» Problem description: Nothing but the lines from the one containing "275 266 8.73" to the end of the data should be returned, each exactly as written.

» Supplied records:

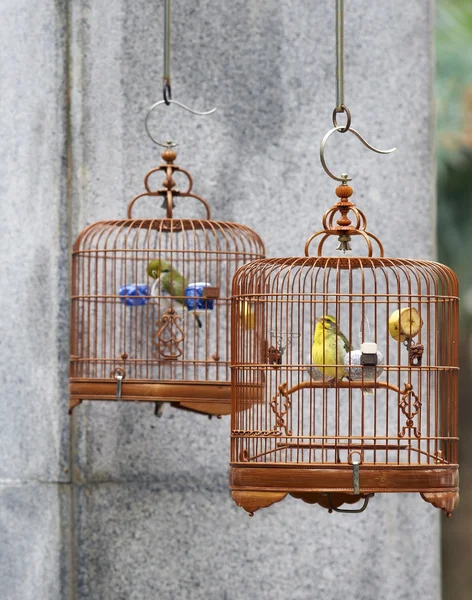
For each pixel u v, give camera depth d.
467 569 22.58
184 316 10.38
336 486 7.85
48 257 10.63
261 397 9.06
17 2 10.86
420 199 10.86
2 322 10.88
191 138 10.80
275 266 8.73
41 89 10.71
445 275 8.67
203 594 10.66
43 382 10.63
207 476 10.73
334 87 10.84
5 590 10.70
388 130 10.86
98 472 10.65
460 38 18.48
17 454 10.73
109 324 10.62
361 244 10.78
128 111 10.74
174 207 10.77
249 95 10.83
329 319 8.49
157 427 10.73
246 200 10.79
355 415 10.73
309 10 10.84
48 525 10.57
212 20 10.84
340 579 10.69
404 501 10.77
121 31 10.77
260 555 10.70
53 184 10.62
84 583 10.57
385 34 10.88
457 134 18.31
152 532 10.67
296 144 10.80
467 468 22.77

» Problem solution:
275 266 8.73
41 89 10.71
445 275 8.67
203 594 10.66
43 382 10.63
207 476 10.73
334 87 10.84
5 590 10.70
388 130 10.86
98 472 10.65
460 38 18.48
17 454 10.73
109 324 10.62
361 244 10.78
128 111 10.74
174 207 10.77
249 95 10.83
329 319 8.49
157 427 10.73
246 200 10.79
355 415 10.73
309 10 10.84
48 525 10.57
212 20 10.84
340 579 10.69
404 501 10.77
121 31 10.77
260 555 10.70
53 184 10.62
84 583 10.57
385 34 10.88
457 134 18.31
152 532 10.67
296 144 10.80
467 468 22.77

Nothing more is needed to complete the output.